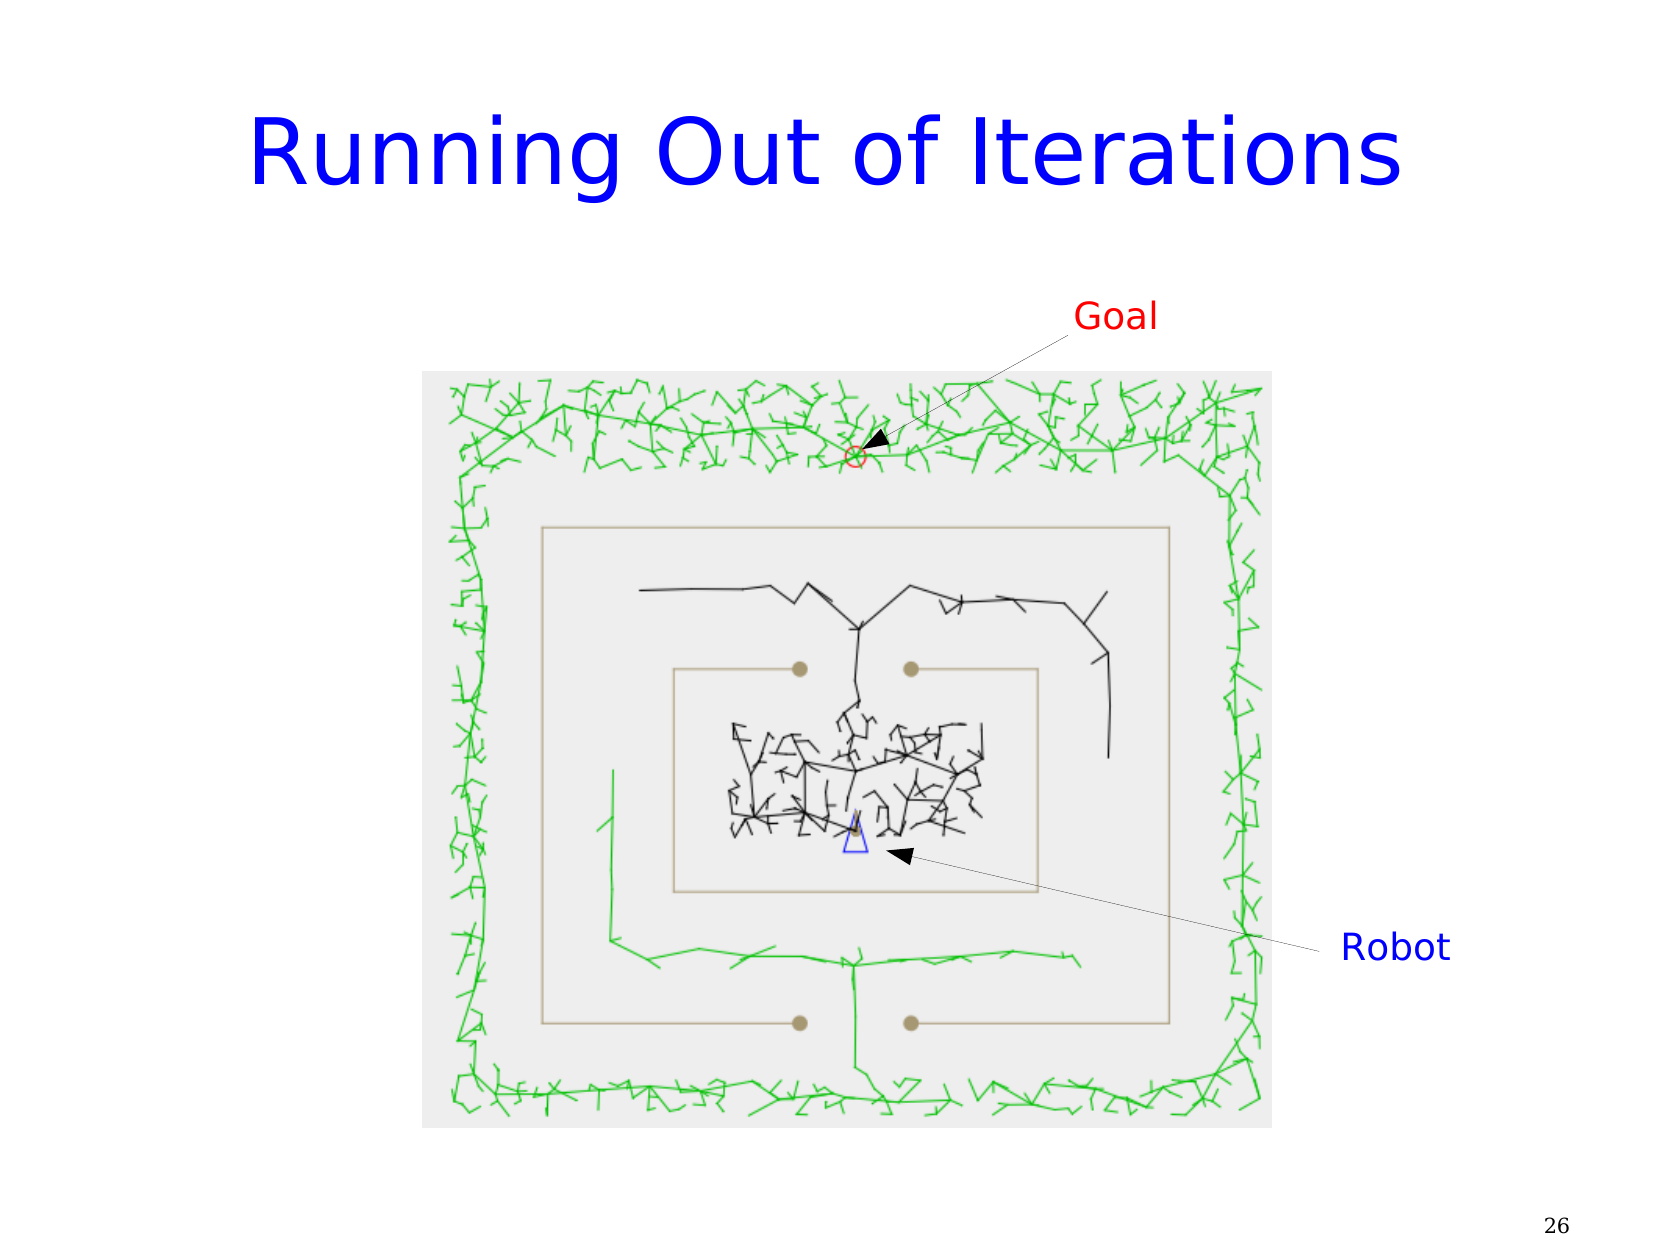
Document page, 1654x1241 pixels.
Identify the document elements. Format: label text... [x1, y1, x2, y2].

title Running Out of Iterations [82, 49, 1571, 257]
text_box Goal [1058, 287, 1174, 347]
text_box Robot [1325, 918, 1466, 978]
picture [422, 371, 1272, 1128]
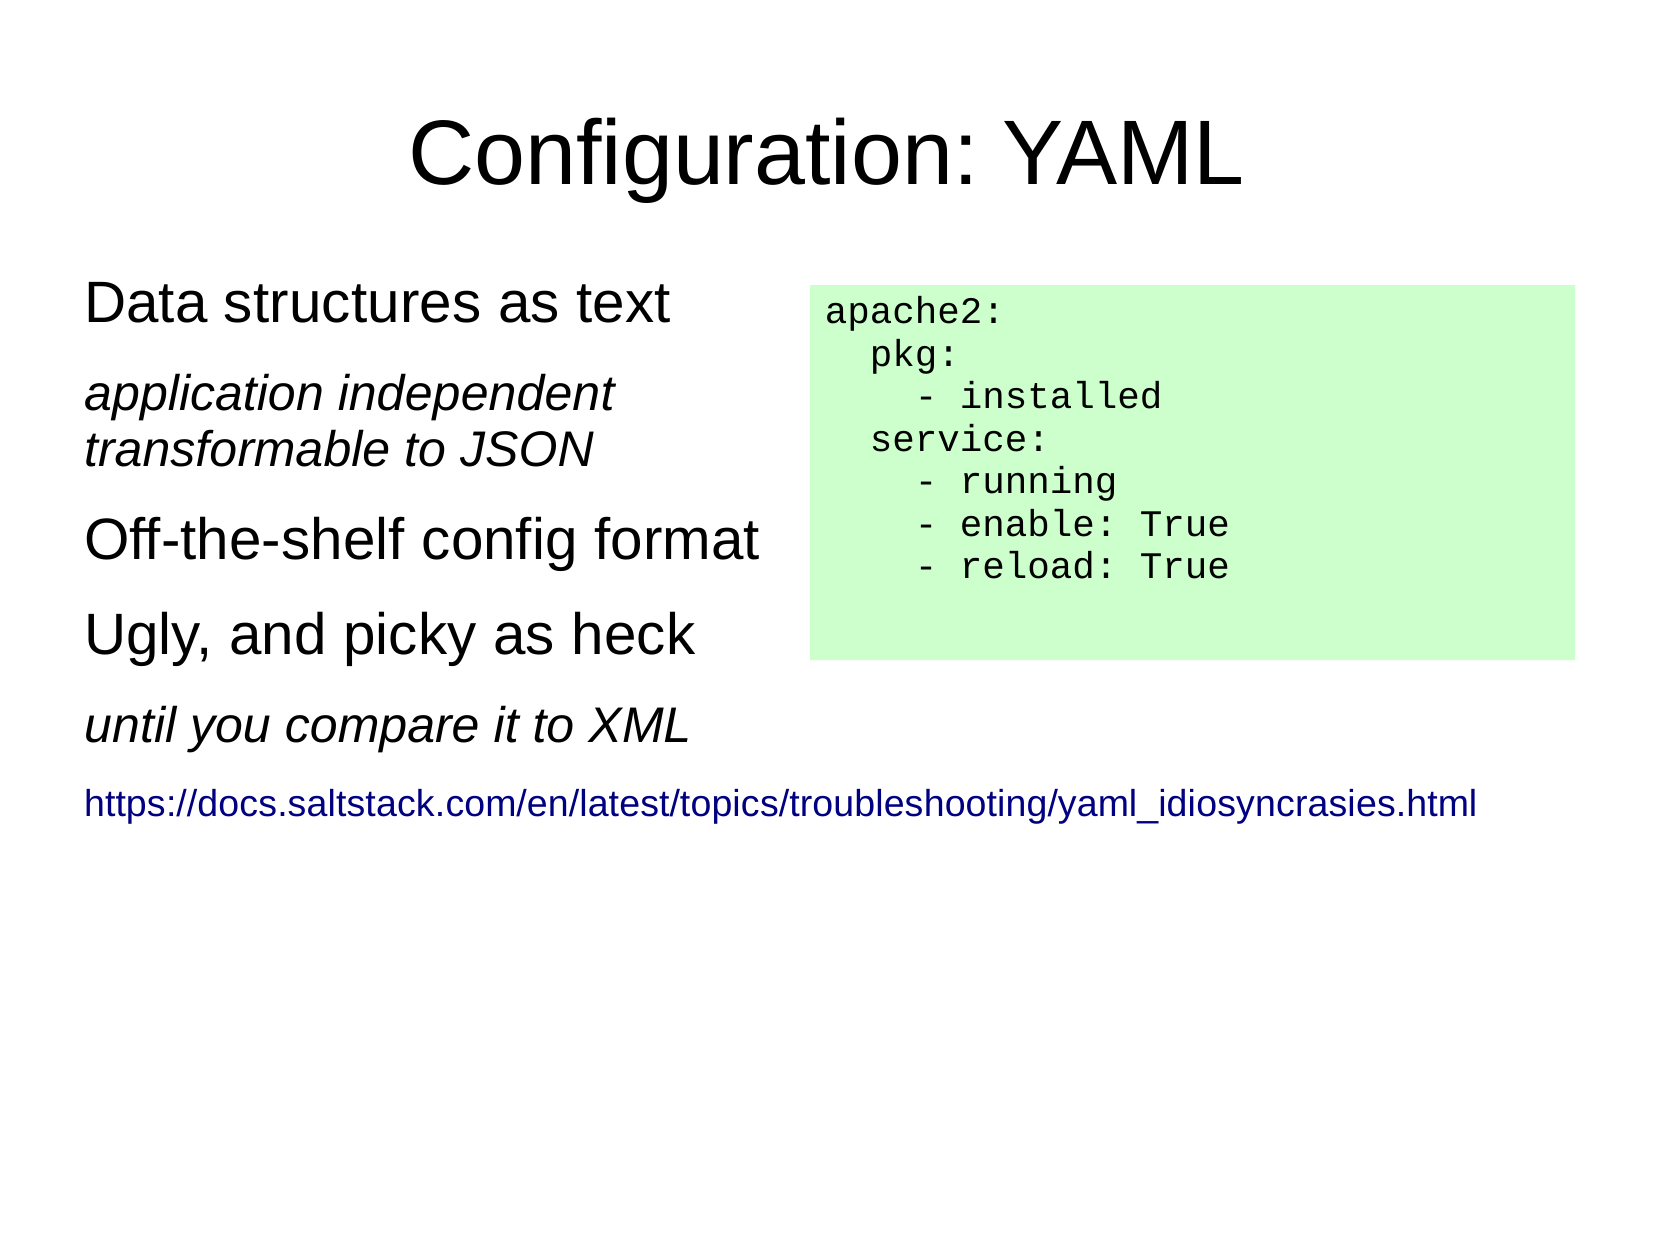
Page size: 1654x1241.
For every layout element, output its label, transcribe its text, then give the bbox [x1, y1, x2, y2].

text_box apache2: pkg: - installed service: - running - enable: True - reload: True [810, 285, 1576, 661]
list Data structures as text application independent transformable to JSON Off-the-shelf config format Ugly, and picky as heck until you compare it to XML https://docs.saltstack.com/en/latest/topics/troubleshooting/yaml_idiosyncrasies.html [84, 270, 1607, 1095]
title Configuration: YAML [82, 49, 1571, 257]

WRITTEN PROBLEM:
Rewrite the stretch from the start of the listing through the line containing "picture [422, 371, 1272, 1128]", switching "Identify" to "Locate" and leaving everything else unchanged. Leave the pictures out of the answer.

TASK RESULT:
Document page, 1654x1241 pixels.
Locate the document elements. Format: label text... [x1, y1, x2, y2].

title Running Out of Iterations [82, 49, 1571, 257]
text_box Goal [1058, 287, 1174, 347]
text_box Robot [1325, 918, 1466, 978]
picture [422, 371, 1272, 1128]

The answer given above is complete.